TASK DATA below:

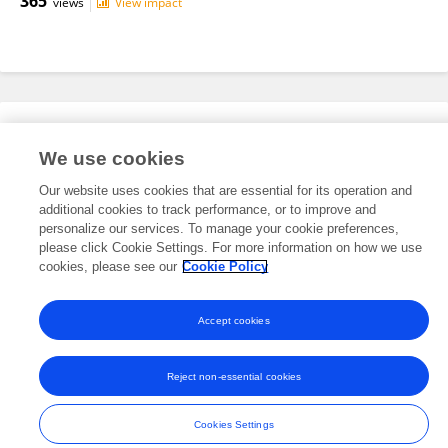
365
views
View impact
Editorial Roles
We use cookies
Our website uses cookies that are essential for its operation and
This researcher does not have an active role on a Frontiers editorial
additional cookies to track performance, or to improve and
board. You may recommend their participation
here
.
personalize our services. To manage your cookie preferences,
please click Cookie Settings. For more information on how we use
cookies, please see our
Cookie Policy
Accept cookies
Frontiers In and Loop are registered trade marks of Frontiers Media SA.
© Copyright 2007-2026 Frontiers Media SA. All rights reserved -
Terms
Reject non-essential cookies
and Conditions
Cookies Settings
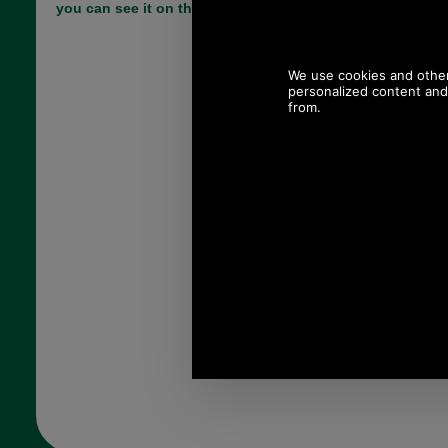
you can see it on the stable floor when you drop it.
Choose options:
Size:
Colour:
Quantity:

End of TASK DATA.

All the records above need to be given again word for word. Skip the pictures.

365
views
View impact
Editorial Roles
We use cookies
Our website uses cookies that are essential for its operation and
This researcher does not have an active role on a Frontiers editorial
additional cookies to track performance, or to improve and
board. You may recommend their participation
here
.
personalize our services. To manage your cookie preferences,
please click Cookie Settings. For more information on how we use
cookies, please see our
Cookie Policy
Accept cookies
Frontiers In and Loop are registered trade marks of Frontiers Media SA.
© Copyright 2007-2026 Frontiers Media SA. All rights reserved -
Terms
Reject non-essential cookies
and Conditions
Cookies Settings
you can see it on the stable floor when you drop it.
Choose options:
Size:
Colour:
Quantity:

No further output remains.